Task a => Could you transcribe everything from "I’ve mentioned staring" down to "could be worse." in the review of The Stand below?

Quoted passage =>
I’ve mentioned staring right at the horror. I found reading The Stand comforting because it was an apocalyptic worst case scenario. Like, only an alien invasion could make what happens in The Stand worse. What’s going on in the world today is awful and it isn’t over by any means, with what I am sure will be many unforeseen consequences to boot, but so far, it’s not as bad as all that. Things could be worse.

I read the complete edition published in 1990 that included material cut from the original novel, shifted the timeframe, and updated some references to match. It also included some excellent illustrations by Bernie Wrightson that you can see here. Clocking in at 1422 pages, this was the longest novel I have ever read by quite a ways. It did not feel like a novel that was that long. King’s style is like a really awful looking milkshake that you can barely look at but when you do give it a go, it has a great taste and a smooth texture. And it’s supposed to look that way, anyway. I’ve read novels that are ten times shorter that felt ten times longer. It is a testament to King’s style that a man who regularly writes thousand page novels makes as much money as he does, and once I got invested in to a couple of the characters, the book read itself.

Who wants a hug?
Bernie Wright’s illustrations are fantastic. Here’s Flagg, reborn and up to no good again.

It is a great cast of characters that gets set up to ask all the right questions. Stu’s your everyman and is at the centre of a lot of the plot. Larry is your person who might have every reason to want to go back to the old world. Harold hated the old world and gets a chance to be born again. Frannie is anything good that might happen and our hope for the future. Glenn is King’s mouthpiece and he does a very good job of making pages of exposition on social theories palatable. They all have their own ideas about what the future should look like and a lot of the fun of the novel is watching them bounce off each other. Even in a world in which 99.99% of the population has died, a little cooperation goes a long way. Or at least, that’s what one of the poles of this novel would have you think. At its core, The Stand is a tale of good vs evil told in a very straightforward way. Mother Abigail and her followers are good and Randall Flagg and his followers are evil.

That isn’t the only dichotomy though. Abigail’s followers squabble, form committees, and hold votes. They ratify the constitution. In short, they start going down a well-trodden path that gets them nowhere quickly. Flagg wastes no time. He bends others to his will, he gathers weapons, and he plots. The constitution isn’t worth the paper it’s written on. King leans right but does a good job of writing a novel about politics that doesn’t get screechy and presents both sides as having good reasons for doing what they’re doing. And as the ending points out, this has all happened before, and will all happen again. I was not expecting King to be Nietzschean as all that, and those last few pages that detail Flagg’s washing up on an island and corrupting the natives do a lot of heavy lifting in stopping The Stand from being a straightforward story about the people of God triumphing.

Task b => Can you restate word for word everything in the records below from the line that contains "####Use Composition for has-a Relationships" down to the line that contains "언제 어떻게 커넥션을 끊어야 하는지", with both of those lines included?

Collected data
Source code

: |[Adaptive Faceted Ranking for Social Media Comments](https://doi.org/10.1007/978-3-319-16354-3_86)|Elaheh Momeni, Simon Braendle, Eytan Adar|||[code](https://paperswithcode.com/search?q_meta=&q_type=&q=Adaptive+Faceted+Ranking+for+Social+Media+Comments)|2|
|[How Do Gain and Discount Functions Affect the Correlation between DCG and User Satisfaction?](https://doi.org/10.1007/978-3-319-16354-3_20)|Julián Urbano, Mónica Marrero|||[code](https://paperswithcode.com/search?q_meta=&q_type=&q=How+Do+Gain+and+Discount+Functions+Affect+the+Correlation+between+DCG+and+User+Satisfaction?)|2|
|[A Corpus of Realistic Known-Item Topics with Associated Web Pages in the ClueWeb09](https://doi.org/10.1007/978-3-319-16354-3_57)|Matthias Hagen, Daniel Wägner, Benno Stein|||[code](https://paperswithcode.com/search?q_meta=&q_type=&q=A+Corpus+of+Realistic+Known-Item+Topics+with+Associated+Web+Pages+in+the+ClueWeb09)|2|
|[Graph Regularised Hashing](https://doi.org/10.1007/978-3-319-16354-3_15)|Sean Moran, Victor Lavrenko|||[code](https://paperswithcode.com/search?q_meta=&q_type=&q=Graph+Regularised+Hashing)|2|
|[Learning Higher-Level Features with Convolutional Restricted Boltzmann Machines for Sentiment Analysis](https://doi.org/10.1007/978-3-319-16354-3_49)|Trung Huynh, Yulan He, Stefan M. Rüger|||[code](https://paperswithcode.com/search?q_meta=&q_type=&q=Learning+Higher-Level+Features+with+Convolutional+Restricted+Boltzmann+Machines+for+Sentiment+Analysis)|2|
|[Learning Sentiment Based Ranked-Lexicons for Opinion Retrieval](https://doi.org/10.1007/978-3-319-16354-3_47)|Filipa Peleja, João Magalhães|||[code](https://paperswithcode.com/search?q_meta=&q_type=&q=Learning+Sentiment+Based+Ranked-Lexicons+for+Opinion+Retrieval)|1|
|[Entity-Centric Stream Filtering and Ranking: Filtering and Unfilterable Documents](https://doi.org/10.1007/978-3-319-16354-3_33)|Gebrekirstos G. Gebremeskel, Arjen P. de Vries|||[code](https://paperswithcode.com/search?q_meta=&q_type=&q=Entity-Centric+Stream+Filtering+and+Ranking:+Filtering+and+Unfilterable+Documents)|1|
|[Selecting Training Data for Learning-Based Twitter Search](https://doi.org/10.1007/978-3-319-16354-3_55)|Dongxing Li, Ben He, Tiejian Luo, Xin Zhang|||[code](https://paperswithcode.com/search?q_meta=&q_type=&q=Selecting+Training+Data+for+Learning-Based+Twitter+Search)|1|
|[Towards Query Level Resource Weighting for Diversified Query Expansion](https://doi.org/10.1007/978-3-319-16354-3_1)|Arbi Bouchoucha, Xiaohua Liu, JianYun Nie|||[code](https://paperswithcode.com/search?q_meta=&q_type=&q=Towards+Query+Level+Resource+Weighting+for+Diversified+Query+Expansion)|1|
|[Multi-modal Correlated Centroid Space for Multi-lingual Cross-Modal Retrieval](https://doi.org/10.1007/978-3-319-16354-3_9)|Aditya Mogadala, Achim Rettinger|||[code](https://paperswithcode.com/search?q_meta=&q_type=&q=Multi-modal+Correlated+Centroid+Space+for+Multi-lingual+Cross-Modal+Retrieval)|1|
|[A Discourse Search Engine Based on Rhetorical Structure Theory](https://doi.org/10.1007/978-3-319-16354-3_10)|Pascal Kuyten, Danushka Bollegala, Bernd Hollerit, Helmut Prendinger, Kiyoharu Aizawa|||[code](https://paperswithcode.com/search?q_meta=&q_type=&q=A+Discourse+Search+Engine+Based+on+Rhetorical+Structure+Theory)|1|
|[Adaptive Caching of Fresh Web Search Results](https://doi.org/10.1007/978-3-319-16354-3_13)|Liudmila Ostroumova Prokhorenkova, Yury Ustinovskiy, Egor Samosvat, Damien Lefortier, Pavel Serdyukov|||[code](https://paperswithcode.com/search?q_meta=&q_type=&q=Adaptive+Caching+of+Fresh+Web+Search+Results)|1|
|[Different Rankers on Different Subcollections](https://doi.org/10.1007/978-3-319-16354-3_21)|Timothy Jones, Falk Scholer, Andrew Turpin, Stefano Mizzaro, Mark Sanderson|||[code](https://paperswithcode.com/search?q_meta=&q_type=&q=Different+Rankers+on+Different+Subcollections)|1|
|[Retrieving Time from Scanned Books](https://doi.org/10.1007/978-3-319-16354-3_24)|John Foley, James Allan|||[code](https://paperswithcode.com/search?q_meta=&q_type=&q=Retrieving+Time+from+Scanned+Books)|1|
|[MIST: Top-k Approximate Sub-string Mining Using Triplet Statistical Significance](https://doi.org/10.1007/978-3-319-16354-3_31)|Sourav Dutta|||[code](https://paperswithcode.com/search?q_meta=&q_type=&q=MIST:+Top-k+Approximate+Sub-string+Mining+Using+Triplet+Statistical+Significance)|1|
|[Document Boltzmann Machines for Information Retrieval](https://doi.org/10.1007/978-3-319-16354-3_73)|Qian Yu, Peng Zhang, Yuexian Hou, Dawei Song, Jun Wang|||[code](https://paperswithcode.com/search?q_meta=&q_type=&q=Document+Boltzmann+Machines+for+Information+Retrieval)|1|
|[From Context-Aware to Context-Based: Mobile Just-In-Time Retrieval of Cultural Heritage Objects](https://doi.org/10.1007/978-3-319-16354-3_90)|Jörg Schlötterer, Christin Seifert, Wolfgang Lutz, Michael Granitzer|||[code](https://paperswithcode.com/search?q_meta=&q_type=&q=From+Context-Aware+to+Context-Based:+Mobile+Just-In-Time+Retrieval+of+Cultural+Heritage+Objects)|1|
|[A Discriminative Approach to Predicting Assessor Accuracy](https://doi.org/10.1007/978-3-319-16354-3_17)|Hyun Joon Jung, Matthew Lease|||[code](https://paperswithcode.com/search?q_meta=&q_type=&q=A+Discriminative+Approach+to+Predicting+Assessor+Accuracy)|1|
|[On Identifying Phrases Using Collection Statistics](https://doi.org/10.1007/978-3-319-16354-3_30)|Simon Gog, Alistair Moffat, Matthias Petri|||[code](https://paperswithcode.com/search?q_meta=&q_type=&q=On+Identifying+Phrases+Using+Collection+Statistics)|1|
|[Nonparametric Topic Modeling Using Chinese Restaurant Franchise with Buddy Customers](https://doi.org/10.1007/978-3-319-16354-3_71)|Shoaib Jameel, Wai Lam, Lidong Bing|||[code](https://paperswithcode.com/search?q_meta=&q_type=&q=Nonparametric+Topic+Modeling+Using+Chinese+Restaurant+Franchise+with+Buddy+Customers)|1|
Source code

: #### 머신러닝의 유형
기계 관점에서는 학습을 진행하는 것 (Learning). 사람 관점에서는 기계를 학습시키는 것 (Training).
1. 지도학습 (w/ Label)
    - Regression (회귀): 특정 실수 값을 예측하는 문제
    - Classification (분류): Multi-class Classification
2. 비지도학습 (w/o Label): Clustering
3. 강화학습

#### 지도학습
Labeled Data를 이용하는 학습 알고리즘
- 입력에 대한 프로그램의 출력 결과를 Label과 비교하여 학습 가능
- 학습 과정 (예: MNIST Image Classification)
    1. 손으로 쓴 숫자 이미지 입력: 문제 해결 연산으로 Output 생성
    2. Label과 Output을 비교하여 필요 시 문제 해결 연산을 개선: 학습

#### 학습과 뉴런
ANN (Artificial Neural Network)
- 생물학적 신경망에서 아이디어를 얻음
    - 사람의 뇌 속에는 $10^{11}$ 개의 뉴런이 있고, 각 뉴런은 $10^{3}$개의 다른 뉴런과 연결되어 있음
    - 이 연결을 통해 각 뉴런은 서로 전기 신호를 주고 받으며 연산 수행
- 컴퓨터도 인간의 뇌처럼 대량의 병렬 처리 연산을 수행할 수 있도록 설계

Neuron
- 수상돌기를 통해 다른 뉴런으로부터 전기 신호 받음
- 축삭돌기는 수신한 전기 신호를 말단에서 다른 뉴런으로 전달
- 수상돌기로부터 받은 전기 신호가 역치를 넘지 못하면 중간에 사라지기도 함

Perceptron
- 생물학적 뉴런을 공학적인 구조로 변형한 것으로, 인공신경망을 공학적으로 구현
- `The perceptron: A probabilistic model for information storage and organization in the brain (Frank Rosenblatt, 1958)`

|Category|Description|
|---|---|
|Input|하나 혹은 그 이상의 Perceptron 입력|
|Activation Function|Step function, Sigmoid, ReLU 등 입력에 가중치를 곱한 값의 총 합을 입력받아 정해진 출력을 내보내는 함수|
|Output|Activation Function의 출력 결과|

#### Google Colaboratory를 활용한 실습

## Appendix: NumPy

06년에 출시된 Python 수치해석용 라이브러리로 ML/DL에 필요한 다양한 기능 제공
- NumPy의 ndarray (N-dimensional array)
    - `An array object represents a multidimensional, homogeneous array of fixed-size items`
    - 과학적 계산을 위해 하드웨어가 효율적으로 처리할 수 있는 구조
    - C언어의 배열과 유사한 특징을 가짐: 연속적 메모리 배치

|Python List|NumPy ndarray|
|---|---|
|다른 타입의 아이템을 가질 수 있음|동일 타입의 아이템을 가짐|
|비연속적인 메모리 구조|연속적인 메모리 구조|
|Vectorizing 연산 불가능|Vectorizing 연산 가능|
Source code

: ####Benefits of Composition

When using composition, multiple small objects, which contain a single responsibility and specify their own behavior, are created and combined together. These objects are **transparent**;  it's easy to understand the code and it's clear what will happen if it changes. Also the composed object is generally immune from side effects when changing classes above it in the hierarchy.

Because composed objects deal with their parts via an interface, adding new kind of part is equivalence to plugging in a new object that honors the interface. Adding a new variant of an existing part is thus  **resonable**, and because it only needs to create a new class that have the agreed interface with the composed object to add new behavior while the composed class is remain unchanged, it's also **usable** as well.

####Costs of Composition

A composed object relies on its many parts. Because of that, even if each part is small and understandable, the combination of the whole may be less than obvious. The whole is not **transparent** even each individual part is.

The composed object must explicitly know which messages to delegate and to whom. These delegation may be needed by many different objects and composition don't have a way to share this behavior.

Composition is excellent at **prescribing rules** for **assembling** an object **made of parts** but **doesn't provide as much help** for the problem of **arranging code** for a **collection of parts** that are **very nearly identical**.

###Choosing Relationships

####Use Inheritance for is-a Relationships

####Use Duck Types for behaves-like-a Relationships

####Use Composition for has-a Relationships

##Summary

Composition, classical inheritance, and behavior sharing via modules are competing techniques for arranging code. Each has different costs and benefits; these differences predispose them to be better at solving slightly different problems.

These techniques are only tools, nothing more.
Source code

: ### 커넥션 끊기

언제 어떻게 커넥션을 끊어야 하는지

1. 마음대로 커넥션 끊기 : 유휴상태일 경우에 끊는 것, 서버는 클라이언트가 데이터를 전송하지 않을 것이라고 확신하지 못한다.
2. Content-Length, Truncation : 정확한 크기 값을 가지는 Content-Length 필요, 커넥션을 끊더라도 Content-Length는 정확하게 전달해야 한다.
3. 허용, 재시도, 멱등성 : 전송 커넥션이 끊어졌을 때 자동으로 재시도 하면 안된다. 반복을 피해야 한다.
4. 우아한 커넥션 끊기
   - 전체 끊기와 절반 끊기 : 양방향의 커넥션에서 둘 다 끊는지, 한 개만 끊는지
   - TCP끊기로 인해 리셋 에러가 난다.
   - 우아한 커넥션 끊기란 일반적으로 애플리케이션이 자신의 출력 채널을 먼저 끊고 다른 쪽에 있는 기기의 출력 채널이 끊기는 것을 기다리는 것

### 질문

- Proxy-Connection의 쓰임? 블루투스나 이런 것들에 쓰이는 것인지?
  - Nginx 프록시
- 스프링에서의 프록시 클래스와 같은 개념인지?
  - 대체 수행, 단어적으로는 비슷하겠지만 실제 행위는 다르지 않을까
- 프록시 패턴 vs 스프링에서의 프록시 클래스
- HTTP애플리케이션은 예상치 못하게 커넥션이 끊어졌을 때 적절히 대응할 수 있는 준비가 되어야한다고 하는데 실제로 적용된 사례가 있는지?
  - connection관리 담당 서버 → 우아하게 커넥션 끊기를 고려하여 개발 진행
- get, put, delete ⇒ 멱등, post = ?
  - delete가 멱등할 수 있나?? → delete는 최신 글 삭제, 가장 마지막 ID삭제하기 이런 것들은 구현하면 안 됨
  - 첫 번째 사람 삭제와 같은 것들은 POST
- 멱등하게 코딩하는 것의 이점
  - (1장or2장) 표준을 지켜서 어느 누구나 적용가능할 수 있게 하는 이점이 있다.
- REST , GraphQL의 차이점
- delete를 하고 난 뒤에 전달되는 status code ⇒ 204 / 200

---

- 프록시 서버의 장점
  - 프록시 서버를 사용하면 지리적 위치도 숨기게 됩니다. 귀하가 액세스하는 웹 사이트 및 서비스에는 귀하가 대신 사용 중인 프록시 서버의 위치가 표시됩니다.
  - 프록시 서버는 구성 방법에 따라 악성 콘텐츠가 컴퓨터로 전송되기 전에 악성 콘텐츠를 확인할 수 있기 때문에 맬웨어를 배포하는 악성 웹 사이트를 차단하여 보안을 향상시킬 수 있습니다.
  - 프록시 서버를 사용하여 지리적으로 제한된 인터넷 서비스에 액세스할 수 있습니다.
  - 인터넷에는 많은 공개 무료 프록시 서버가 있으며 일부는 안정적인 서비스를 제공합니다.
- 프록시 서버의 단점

Task result a =>
I’ve mentioned staring right at the horror. I found reading The Stand comforting because it was an apocalyptic worst case scenario. Like, only an alien invasion could make what happens in The Stand worse. What’s going on in the world today is awful and it isn’t over by any means, with what I am sure will be many unforeseen consequences to boot, but so far, it’s not as bad as all that. Things could be worse.

Task result b =>
####Use Composition for has-a Relationships

##Summary

Composition, classical inheritance, and behavior sharing via modules are competing techniques for arranging code. Each has different costs and benefits; these differences predispose them to be better at solving slightly different problems.

These techniques are only tools, nothing more.
Source code

: ### 커넥션 끊기

언제 어떻게 커넥션을 끊어야 하는지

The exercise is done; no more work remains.